Saved data entries
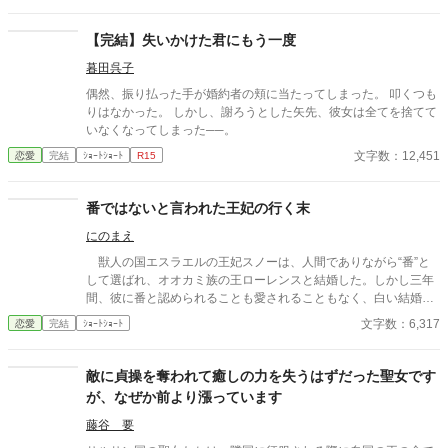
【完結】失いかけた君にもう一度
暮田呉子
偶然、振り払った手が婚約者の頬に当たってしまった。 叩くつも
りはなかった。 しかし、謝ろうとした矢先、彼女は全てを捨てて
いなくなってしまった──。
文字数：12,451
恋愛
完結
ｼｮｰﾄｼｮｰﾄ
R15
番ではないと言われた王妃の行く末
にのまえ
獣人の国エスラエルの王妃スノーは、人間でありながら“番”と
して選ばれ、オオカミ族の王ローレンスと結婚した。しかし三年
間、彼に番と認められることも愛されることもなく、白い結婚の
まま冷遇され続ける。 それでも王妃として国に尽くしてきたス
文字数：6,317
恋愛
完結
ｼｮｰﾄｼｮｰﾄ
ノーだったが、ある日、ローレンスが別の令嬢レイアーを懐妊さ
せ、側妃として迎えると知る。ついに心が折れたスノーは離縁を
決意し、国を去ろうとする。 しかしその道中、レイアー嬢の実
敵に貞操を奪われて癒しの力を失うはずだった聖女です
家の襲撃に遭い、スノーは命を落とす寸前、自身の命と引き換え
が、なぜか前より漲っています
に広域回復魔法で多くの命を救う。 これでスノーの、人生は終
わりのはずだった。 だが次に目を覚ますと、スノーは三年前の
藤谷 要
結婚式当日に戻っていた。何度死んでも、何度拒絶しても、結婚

--

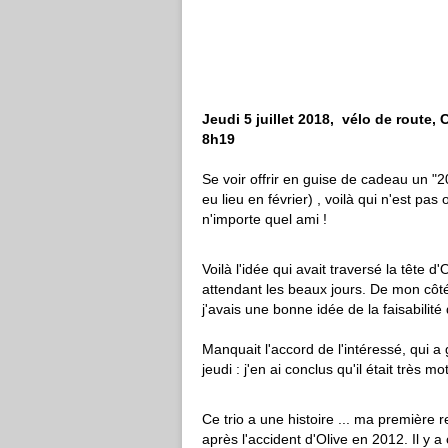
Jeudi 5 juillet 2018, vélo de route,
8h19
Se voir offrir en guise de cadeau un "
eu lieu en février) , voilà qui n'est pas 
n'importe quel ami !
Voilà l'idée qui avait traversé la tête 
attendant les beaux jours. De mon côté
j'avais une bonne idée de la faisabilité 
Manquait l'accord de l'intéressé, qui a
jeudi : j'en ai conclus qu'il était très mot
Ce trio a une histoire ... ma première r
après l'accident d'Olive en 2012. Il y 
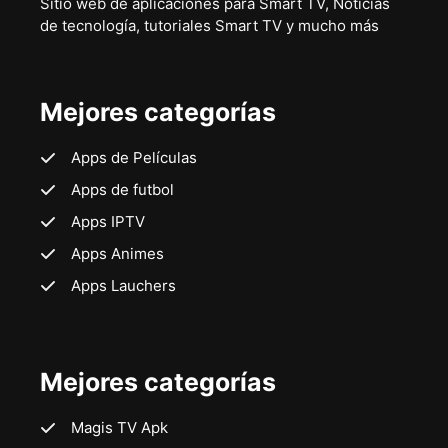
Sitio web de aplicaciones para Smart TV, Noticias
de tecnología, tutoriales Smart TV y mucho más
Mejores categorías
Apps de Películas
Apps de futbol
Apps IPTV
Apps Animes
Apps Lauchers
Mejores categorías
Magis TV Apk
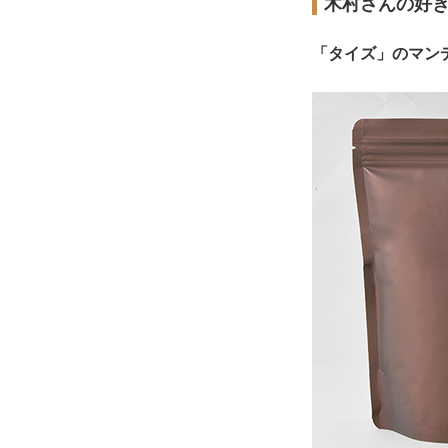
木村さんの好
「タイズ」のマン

--

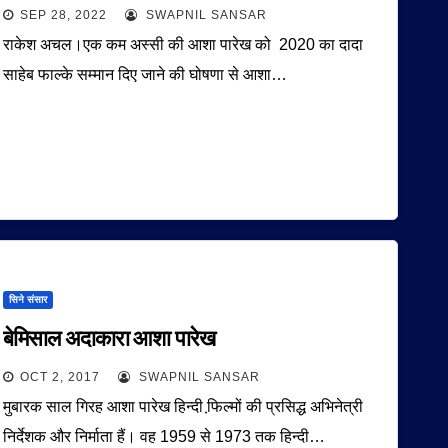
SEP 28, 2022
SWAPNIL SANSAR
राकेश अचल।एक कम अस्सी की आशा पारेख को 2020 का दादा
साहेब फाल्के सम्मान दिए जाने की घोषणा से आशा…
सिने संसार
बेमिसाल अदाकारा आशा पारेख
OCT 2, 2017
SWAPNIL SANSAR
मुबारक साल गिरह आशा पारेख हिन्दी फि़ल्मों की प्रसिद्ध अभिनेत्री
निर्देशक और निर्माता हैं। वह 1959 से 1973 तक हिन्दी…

■ **WHAT THE TASK ASKS**
With the line holding "बेमिसाल अदाकारा आशा पारेख" as the first and the line holding "निर्देशक और निर्माता" as the last, set down that range of the entries above exactly, and nothing else.

■ **TASK RESULT**
बेमिसाल अदाकारा आशा पारेख
OCT 2, 2017
SWAPNIL SANSAR
मुबारक साल गिरह आशा पारेख हिन्दी फि़ल्मों की प्रसिद्ध अभिनेत्री
निर्देशक और निर्माता हैं। वह 1959 से 1973 तक हिन्दी…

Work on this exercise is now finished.